WHAT YOU NEED TO DO:
When a line of the records below contains the string "льон", copy that whole line.

Stored items:
►

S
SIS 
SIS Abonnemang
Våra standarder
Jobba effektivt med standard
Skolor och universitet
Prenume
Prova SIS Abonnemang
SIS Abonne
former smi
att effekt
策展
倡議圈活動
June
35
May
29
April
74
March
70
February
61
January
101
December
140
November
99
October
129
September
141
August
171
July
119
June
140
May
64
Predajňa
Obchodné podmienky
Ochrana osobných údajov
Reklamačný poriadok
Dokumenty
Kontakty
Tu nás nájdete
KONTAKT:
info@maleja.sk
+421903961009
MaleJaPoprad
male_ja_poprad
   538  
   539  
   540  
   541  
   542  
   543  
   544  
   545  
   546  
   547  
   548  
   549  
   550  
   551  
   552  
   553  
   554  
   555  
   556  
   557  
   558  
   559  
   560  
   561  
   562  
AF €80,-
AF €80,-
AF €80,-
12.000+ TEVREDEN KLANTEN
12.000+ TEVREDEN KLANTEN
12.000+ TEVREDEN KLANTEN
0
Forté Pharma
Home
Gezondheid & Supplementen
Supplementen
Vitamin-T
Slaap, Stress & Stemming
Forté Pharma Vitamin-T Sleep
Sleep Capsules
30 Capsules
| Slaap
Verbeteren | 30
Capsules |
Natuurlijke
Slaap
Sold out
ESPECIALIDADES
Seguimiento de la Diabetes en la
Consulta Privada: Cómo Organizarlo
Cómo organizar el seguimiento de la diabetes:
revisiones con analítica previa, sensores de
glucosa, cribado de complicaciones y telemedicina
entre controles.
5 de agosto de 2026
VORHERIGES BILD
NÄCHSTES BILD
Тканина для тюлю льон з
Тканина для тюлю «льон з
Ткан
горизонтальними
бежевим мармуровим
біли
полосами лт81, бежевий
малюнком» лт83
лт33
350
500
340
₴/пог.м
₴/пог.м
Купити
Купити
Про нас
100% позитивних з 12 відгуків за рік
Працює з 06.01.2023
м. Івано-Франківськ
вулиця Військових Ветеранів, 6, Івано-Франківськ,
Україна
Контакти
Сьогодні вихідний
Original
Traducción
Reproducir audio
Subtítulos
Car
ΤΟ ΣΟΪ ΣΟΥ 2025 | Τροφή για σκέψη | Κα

◄

TASK RESPONSE:
Тканина для тюлю льон з
Тканина для тюлю «льон з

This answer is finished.